• _ACTIVITY_
Pull every line with "middle" from the data.

[Data excerpts]
◇ ◇ ◇ ◇
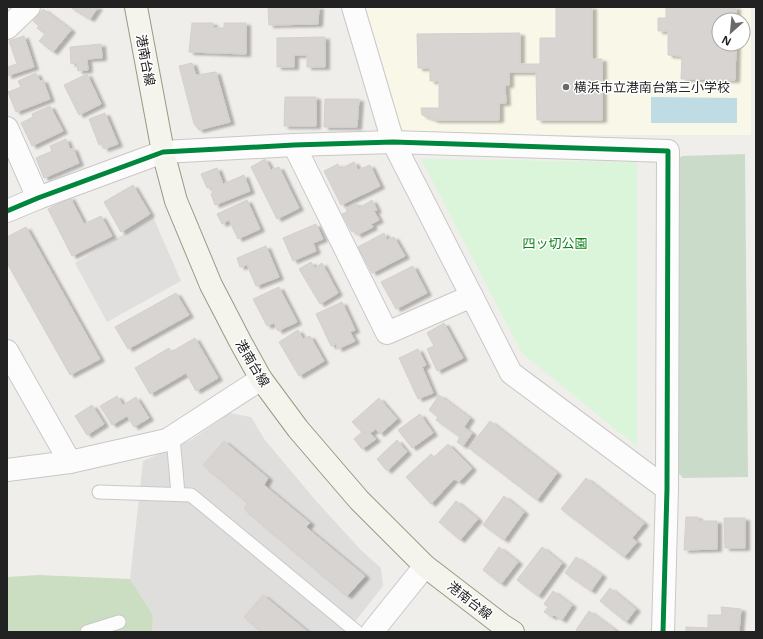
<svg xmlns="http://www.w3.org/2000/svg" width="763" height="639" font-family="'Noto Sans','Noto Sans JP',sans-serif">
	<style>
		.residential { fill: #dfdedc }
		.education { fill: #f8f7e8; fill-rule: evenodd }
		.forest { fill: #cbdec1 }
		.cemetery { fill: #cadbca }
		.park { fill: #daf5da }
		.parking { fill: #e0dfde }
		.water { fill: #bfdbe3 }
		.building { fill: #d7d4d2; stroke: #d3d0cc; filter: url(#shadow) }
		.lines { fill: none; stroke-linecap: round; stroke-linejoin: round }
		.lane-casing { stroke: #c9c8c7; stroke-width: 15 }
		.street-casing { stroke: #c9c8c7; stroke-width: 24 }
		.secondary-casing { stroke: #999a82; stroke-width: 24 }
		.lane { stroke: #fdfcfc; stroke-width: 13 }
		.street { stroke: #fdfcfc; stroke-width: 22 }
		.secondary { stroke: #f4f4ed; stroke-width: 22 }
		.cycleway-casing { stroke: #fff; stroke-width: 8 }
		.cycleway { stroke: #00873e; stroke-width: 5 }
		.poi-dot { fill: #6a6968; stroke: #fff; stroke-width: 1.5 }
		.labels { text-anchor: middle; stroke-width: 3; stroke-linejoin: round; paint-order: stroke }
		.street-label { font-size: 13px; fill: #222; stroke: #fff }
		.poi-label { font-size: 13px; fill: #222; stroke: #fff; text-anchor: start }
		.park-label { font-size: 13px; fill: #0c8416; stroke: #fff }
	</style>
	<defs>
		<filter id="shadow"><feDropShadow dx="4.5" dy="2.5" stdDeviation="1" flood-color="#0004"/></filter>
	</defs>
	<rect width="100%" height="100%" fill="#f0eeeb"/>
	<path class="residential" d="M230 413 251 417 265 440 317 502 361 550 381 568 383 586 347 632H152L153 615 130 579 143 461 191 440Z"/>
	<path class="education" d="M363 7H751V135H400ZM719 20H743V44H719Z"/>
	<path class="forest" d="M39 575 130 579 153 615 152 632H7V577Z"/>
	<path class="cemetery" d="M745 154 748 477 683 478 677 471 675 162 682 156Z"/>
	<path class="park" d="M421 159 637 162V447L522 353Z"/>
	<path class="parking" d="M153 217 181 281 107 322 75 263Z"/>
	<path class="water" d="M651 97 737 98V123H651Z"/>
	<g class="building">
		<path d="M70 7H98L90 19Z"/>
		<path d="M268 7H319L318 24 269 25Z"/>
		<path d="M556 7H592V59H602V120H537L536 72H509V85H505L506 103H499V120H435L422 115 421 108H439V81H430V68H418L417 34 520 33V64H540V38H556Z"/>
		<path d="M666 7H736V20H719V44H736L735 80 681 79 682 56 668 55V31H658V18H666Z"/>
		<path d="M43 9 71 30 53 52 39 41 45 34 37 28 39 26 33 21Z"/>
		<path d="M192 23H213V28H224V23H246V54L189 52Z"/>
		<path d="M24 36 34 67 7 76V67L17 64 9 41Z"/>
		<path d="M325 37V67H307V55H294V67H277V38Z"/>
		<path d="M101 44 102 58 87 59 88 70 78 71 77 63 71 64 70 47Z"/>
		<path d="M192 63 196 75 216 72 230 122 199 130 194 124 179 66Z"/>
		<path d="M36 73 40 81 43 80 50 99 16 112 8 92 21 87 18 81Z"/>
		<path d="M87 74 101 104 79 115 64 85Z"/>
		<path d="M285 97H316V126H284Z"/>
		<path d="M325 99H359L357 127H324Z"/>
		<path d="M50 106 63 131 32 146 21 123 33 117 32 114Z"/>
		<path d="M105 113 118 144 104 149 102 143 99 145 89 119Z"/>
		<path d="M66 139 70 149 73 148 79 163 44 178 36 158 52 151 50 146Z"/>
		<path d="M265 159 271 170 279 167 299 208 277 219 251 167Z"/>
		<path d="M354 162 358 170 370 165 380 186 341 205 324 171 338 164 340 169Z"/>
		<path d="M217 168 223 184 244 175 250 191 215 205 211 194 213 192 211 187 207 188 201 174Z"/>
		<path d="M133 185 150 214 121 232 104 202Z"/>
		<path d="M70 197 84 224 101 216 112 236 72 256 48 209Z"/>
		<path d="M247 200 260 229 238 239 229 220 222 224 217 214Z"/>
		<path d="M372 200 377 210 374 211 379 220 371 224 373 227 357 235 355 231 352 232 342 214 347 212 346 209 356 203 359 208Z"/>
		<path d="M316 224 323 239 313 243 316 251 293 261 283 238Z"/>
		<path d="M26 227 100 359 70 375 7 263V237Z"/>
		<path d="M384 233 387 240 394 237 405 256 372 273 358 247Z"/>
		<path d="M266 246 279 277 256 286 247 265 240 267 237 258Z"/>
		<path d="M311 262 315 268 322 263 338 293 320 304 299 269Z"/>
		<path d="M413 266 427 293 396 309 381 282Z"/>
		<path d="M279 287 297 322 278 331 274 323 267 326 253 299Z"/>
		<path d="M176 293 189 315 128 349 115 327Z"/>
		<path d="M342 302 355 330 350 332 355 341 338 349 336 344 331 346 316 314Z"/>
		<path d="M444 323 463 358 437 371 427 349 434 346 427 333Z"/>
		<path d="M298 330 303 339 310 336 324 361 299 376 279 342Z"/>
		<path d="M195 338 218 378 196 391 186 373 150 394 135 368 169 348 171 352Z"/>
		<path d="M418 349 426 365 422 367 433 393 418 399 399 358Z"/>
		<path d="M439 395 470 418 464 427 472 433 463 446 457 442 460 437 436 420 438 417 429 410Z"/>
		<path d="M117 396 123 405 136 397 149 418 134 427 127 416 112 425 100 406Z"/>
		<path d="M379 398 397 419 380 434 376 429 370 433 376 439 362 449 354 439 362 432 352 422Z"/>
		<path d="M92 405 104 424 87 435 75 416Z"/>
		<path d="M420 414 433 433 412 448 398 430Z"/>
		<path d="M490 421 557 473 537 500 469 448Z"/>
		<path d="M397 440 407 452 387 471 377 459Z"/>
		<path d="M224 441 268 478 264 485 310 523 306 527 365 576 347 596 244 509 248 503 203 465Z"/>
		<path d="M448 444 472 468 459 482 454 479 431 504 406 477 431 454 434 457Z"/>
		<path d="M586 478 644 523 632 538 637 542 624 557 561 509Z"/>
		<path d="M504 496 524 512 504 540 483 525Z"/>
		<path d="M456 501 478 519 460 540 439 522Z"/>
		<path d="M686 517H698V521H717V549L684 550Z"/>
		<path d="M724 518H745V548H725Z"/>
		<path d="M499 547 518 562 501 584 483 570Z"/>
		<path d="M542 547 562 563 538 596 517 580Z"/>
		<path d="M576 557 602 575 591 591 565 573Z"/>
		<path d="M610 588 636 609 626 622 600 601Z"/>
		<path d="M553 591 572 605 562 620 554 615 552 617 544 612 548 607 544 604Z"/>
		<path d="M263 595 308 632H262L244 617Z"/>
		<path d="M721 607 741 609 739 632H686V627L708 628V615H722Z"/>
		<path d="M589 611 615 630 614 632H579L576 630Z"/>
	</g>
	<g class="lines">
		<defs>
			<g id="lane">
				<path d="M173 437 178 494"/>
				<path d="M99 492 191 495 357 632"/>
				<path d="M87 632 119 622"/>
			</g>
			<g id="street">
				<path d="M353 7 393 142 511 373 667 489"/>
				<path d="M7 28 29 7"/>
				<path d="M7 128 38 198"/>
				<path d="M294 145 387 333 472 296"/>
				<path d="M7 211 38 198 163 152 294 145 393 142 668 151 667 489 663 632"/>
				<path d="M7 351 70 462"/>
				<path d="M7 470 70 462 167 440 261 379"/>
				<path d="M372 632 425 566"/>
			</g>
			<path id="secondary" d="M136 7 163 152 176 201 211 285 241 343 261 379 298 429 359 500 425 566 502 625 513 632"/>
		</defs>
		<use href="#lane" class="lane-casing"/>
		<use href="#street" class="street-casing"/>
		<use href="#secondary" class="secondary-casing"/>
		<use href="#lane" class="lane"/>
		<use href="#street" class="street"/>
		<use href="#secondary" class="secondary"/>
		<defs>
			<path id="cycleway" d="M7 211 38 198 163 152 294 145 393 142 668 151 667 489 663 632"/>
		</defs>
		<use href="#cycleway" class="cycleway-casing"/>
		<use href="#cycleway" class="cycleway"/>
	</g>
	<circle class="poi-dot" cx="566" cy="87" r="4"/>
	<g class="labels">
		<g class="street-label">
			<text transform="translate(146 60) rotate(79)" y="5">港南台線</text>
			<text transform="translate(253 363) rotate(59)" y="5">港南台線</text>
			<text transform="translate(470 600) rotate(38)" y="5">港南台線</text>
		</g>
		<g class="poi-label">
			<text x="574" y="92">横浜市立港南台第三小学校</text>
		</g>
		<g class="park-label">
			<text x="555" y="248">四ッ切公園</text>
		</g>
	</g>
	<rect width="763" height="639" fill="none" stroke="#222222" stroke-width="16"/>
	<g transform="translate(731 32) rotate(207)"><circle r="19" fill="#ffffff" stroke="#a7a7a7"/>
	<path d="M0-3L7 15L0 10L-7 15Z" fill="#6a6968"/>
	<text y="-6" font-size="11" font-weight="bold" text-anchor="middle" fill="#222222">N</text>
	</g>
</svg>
◇ ◇ ◇ ◇
• _RESPONSE TO THE EXERCISE_
		.labels { text-anchor: middle; stroke-width: 3; stroke-linejoin: round; paint-order: stroke }
	<text y="-6" font-size="11" font-weight="bold" text-anchor="middle" fill="#222222">N</text>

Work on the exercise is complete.